--- PROVIDED RECORDS Enclosed Below ---

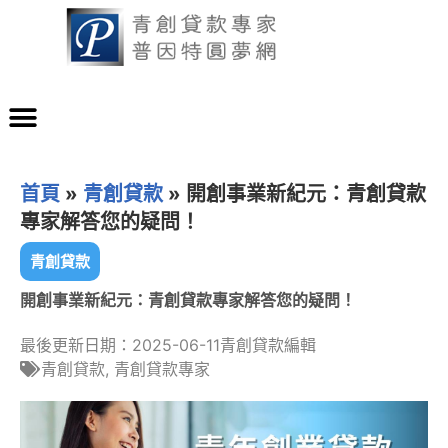
首頁
»
青創貸款
»
開創事業新紀元：青創貸款
專家解答您的疑問！
青創貸款
開創事業新紀元：青創貸款專家解答您的疑問！
最後更新日期：2025-06-11
青創貸款編輯
青創貸款
,
青創貸款專家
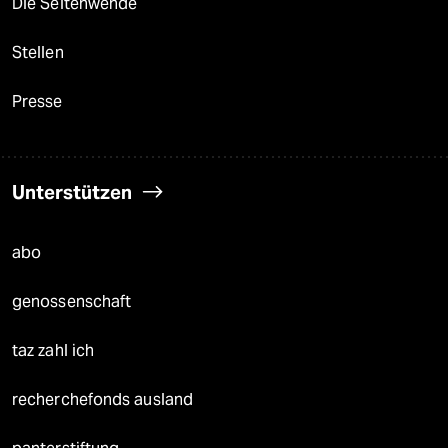
Die Seitenwende
Stellen
Presse
Unterstützen
abo
genossenschaft
taz zahl ich
recherchefonds ausland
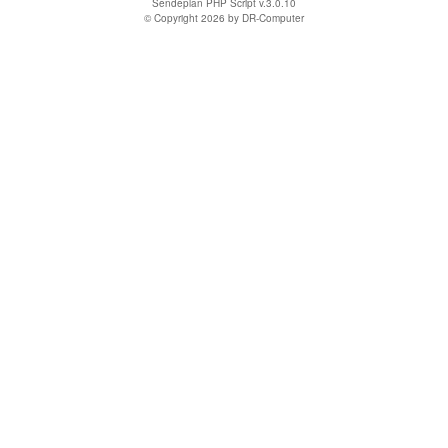
Sendeplan PHP Script v.3.0.10
© Copyright 2026 by
DR-Computer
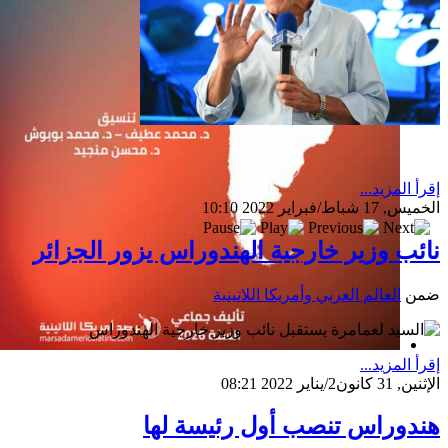
إقرأ المزيد...
الخميس, 17 شباط/فبراير 2022 10:10
نائب وزير خارجية الهندوراس يزور الجزائر
ضمن
العالم العربي وأمريكا اللاتينية
إصدار جديد
إقرأ المزيد...
الإثنين, 31 كانون2/يناير 2022 08:21
هندوراس تنصب أول رئيسة لها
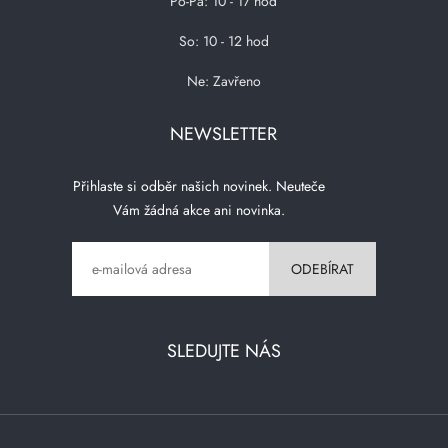
Po-Pá: 10 - 17 hod
So: 10 - 12 hod
Ne: Zavřeno
NEWSLETTER
Přihlaste si odběr našich novinek. Neuteče
Vám žádná akce ani novinka.
SLEDUJTE NÁS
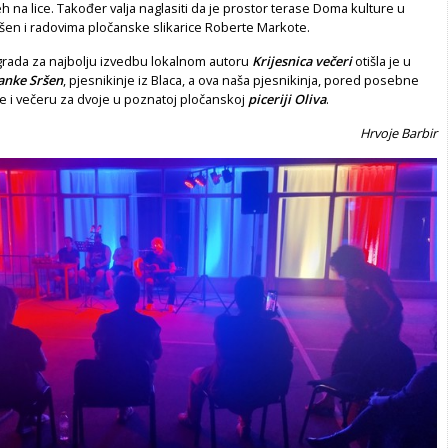
h na lice. Također valja naglasiti da je prostor terase Doma kulture u
šen i radovima pločanske slikarice Roberte Markote.
grada za najbolju izvedbu lokalnom autoru
Krijesnica večeri
otišla je u
anke Sršen
, pjesnikinje iz Blaca, a ova naša pjesnikinja, pored posebne
 je i večeru za dvoje u poznatoj pločanskoj
piceriji Oliva
.
Hrvoje Barbir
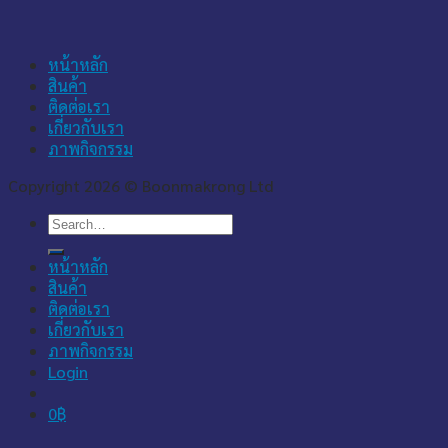
หน้าหลัก
สินค้า
ติดต่อเรา
เกี่ยวกับเรา
ภาพกิจกรรม
Copyright 2026 © Boonmakrong Ltd
Search
for:
หน้าหลัก
สินค้า
ติดต่อเรา
เกี่ยวกับเรา
ภาพกิจกรรม
Login
0
฿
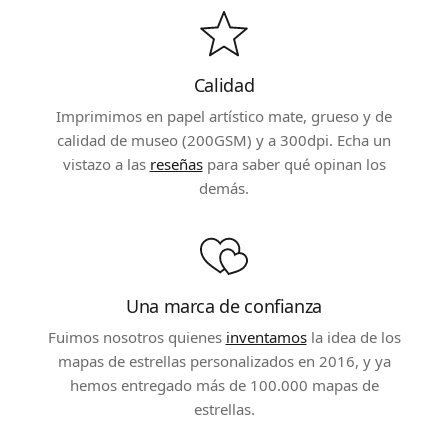
Calidad
Imprimimos en papel artístico mate, grueso y de
calidad de museo (200GSM) y a 300dpi. Echa un
vistazo a las
reseñas
para saber qué opinan los
demás.
Una marca de confianza
Fuimos nosotros quienes
inventamos
la idea de los
mapas de estrellas personalizados en 2016, y ya
hemos entregado más de 100.000 mapas de
estrellas.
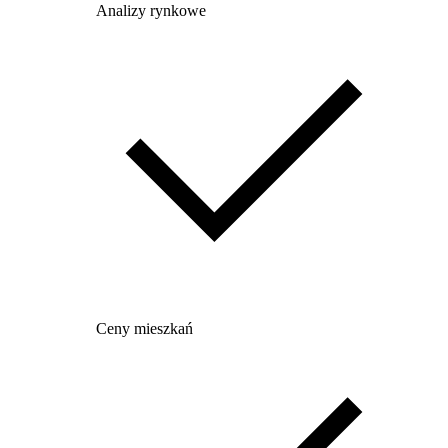
Analizy rynkowe
Ceny mieszkań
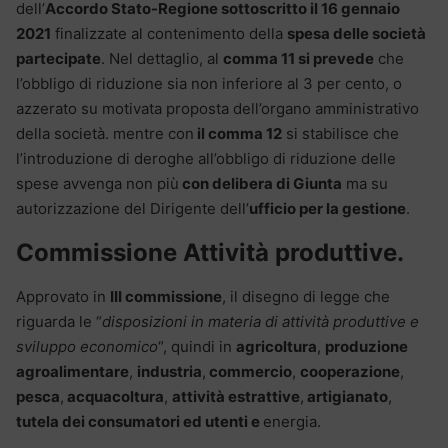
dell’
Accordo Stato-Regione sottoscritto il 16 gennaio
2021
finalizzate al contenimento della
spesa delle società
partecipate
. Nel dettaglio, al
comma 11 si prevede
che
l’obbligo di riduzione sia non inferiore al 3 per cento, o
azzerato su motivata proposta dell’organo amministrativo
della società. mentre con
il comma 12
si stabilisce che
l’introduzione di deroghe all’obbligo di riduzione delle
spese avvenga non più
con delibera di Giunta
ma su
autorizzazione del Dirigente dell’
ufficio per la gestione
.
Commissione Attività produttive.
Approvato in
III commissione
, il disegno di legge che
riguarda le “
disposizioni in materia di attività produttive e
sviluppo economico
“, quindi in
agricoltura
,
produzione
agroalimentare
,
industria
,
commercio
,
cooperazione
,
pesca
,
acquacoltura
,
attività estrattive
,
artigianato
,
tutela dei consumatori ed utenti e
energia.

--- End of Enclosed PROVIDED RECORDS ---

_ASSIGNMENT_
Set down each entry above exactly as it appears. Omit the pictures.

_ANSWER TO THIS PROBLEM_
首頁
»
青創貸款
»
開創事業新紀元：青創貸款
專家解答您的疑問！
青創貸款
開創事業新紀元：青創貸款專家解答您的疑問！
最後更新日期：2025-06-11
青創貸款編輯
青創貸款
,
青創貸款專家
Die Seitenwende
Stellen
Presse
Unterstützen
abo
genossenschaft
taz zahl ich
recherchefonds ausland
Sendeplan PHP Script v.3.0.10
© Copyright 2026 by
DR-Computer
إقرأ المزيد...
الخميس, 17 شباط/فبراير 2022 10:10
نائب وزير خارجية الهندوراس يزور الجزائر
ضمن
العالم العربي وأمريكا اللاتينية
إصدار جديد
إقرأ المزيد...
الإثنين, 31 كانون2/يناير 2022 08:21
هندوراس تنصب أول رئيسة لها
Po-Pá: 10 - 17 hod
So: 10 - 12 hod
Ne: Zavřeno
NEWSLETTER
Přihlaste si odběr našich novinek. Neuteče
Vám žádná akce ani novinka.
SLEDUJTE NÁS
h na lice. Također valja naglasiti da je prostor terase Doma kulture u
šen i radovima pločanske slikarice Roberte Markote.
grada za najbolju izvedbu lokalnom autoru
Krijesnica večeri
otišla je u
anke Sršen
, pjesnikinje iz Blaca, a ova naša pjesnikinja, pored posebne
 je i večeru za dvoje u poznatoj pločanskoj
piceriji Oliva
.
Hrvoje Barbir
หน้าหลัก
สินค้า
ติดต่อเรา
เกี่ยวกับเรา
ภาพกิจกรรม
Copyright 2026 © Boonmakrong Ltd
Search
for:
หน้าหลัก
สินค้า
ติดต่อเรา
เกี่ยวกับเรา
ภาพกิจกรรม
Login
0
฿
Calidad
Imprimimos en papel artístico mate, grueso y de
calidad de museo (200GSM) y a 300dpi. Echa un
vistazo a las
reseñas
para saber qué opinan los
demás.
Una marca de confianza
Fuimos nosotros quienes
inventamos
la idea de los
mapas de estrellas personalizados en 2016, y ya
hemos entregado más de 100.000 mapas de
estrellas.
Analizy rynkowe
Ceny mieszkań
dell’
Accordo Stato-Regione sottoscritto il 16 gennaio
2021
finalizzate al contenimento della
spesa delle società
partecipate
. Nel dettaglio, al
comma 11 si prevede
che
l’obbligo di riduzione sia non inferiore al 3 per cento, o
azzerato su motivata proposta dell’organo amministrativo
della società. mentre con
il comma 12
si stabilisce che
l’introduzione di deroghe all’obbligo di riduzione delle
spese avvenga non più
con delibera di Giunta
ma su
autorizzazione del Dirigente dell’
ufficio per la gestione
.
Commissione Attività produttive.
Approvato in
III commissione
, il disegno di legge che
riguarda le “
disposizioni in materia di attività produttive e
sviluppo economico
“, quindi in
agricoltura
,
produzione
agroalimentare
,
industria
,
commercio
,
cooperazione
,
pesca
,
acquacoltura
,
attività estrattive
,
artigianato
,
tutela dei consumatori ed utenti e
energia.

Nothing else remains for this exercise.